The snow is coming down so let’s take a little trip to Lake Tahoe. Sound good to me! As of this writing Squaw Valley has received 32-38″ in the last 24 hours, 56-62 in the last 48 hours, and the storm total is up to 82-96″. I always seem to get lucky when I’m out west but this is just unbelievable.
We left San Francisco at 10:15pm in the hopes that less traffic would be on the road since the storm was so big. It started off really well, but once vehicles were stopping on I-80 to put on snow chains the flow started to come to a halt. A three and a half hour trip took six hours and we got to Squaw Valley at 4:15am. It took another thirty minutes just to get the car up the road, into the driveway and our luggage into the house. At 6:00am we finally got to sleep and it was really just a power nap because the lifts open at 8:30am. That 7:30 alarm for me was like being a kid in a candy store because it’s not often that you get over seven feet of fresh snow in two days.

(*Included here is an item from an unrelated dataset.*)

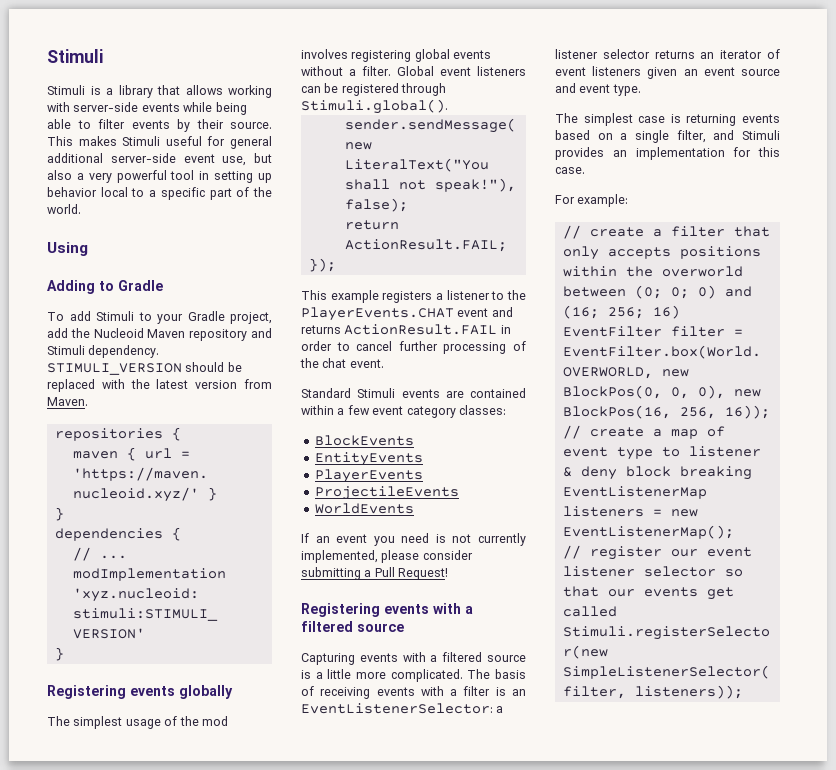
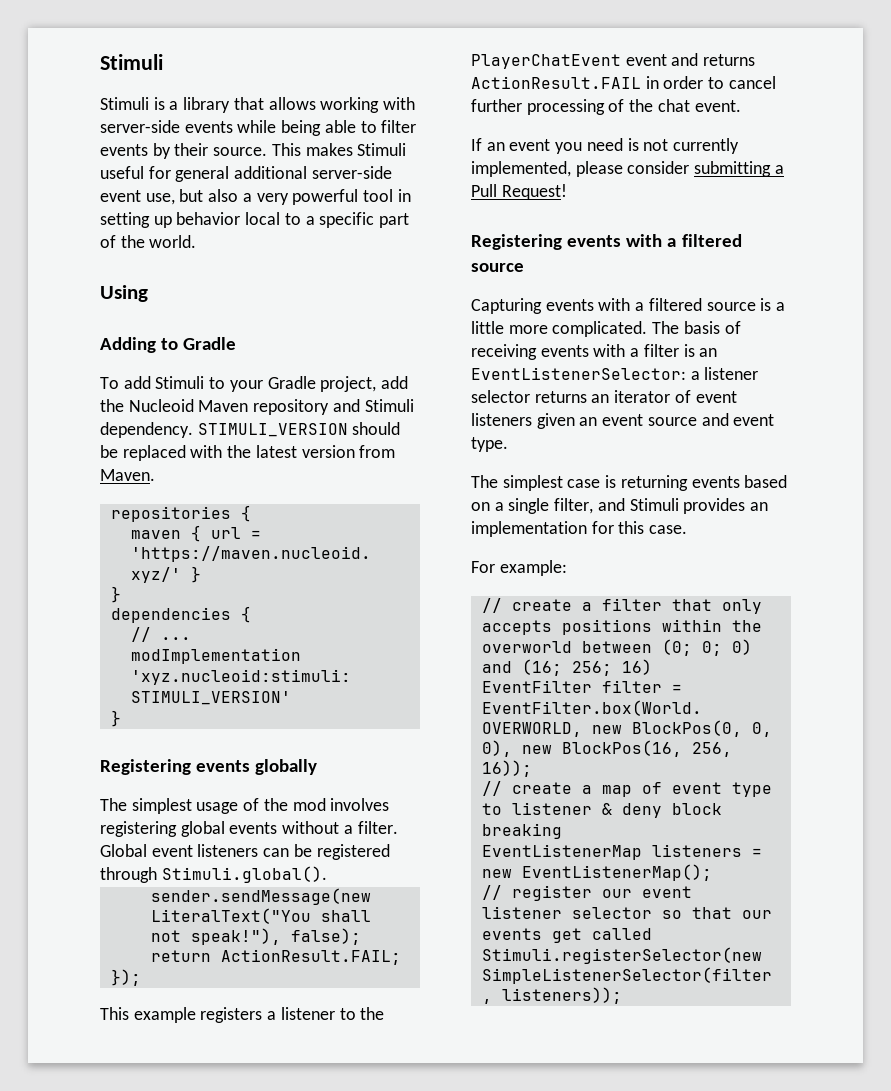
[301,307,454,321] PlayerEvents.CHAT -> [471,54,621,69] PlayerChatEvent
[301,388,526,398] [301,405,506,418] [314,435,414,446] [314,452,423,466] [314,469,423,483] [314,486,459,500] [314,503,414,514] // Standard Stimuli events are contained within a few event category classes: // BlockEvents // EntityEvents // PlayerEvents // ProjectileEvents // WorldEvents -> (741, 106) none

It was going to be one of those epic powder days that you remember for a long time.
On our first chair up you could hear the avalanche cannons going off which always just adds to the excitement because you know there is some serious snow. Run number quickly got off to a rough start for Georgeanna because she fell in some deep stuff. I waited for five or ten minutes and didn’t see her so it was time to go. As they say, you don’t have friends on a powder day. If you have never experienced powder let alone a storm of this magnitude it’s somewhat indescribable. The feeling of just floating down a mountain with snow above your knees and hitting you in the face is what it’s all about.
Later in the day an area of the mountain opened called Granite Chief. We just happened to be right at the chair and waited for people to start loading. Everyone cheered because this lift hadn’t opened the entire storm so it was completely untouched terrain. On our run down the chair passes over a thirty foot rocky cliff section that I have thought about doing on prior trips but this was the day to actually consider it. Powder equals more courage so I stood over it, used people in the oncoming chairs as spotters to let me know where I could safely clear and just pointed it. Right when you jump you hear nothing, it just goes totally silent. You just have to focus on nailing the landing and trying to ride it out. Jumping is the easy part; it’s the landing where you can go wrong. I stomped it! When I rode it out you could hear everyone on the lifts cheering for me because they love to see people throwing caution to the wind and going for it. I had perma-grin that you just couldn’t whip off.